Previous researchers have reported correlations between the YBT and single-leg hop test scores of 0.35, and isokinetic muscle strength ranging from 0.294 to 0.591.6,13 Those results are similar to that of this study. Furthermore, the current study found that the YBT was closer to a dynamic test than to a static test, which matches the original purpose of the YBT.
This study had some limitations. First, this was a retrospective study. Therefore, a selection bias may have been present. Second, the activity level before surgery was not considered. The results of the evaluations may have varied depending on the physical ability of the patients, as well as their sex. Thus, further studies must be conducted on the general population as well as healthy athletes for comparison. Third, the one-year follow-up period was relatively short.
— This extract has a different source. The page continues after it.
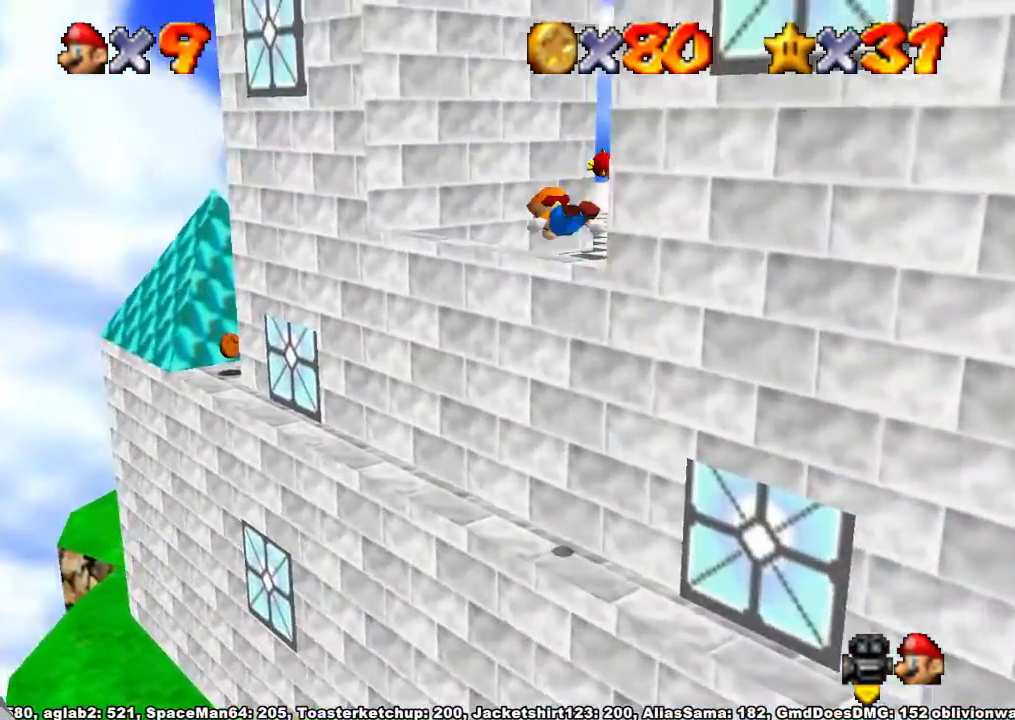
{"buttons": [], "left_stick": "up-left", "right_stick": "center", "events": [[33, "A", "up"], [67, "right_stick", "down-left"], [167, "left_stick", "up"], [433, "left_stick", "up-left"], [500, "right_stick", "center"]]}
Fourth, this study did not consider the influence of ankle and hip ROM and strength on the YBT scores.
The results of the current study demonstrate that post-ACLR YBT scores were correlated with functional performance tests and isokinetic measures of muscle strength, but not with static balance, joint laxity, and the HQ ratio. The YBT scores as a measure of balance are related to improved functional performance and isokinetic torque measures.
We would like to thank all the patients for their time and commitment to the present study.
Conflict of Interest
The authors declare that they have no potential conflicts of interest with respect to the research, authorship, or publication of this article.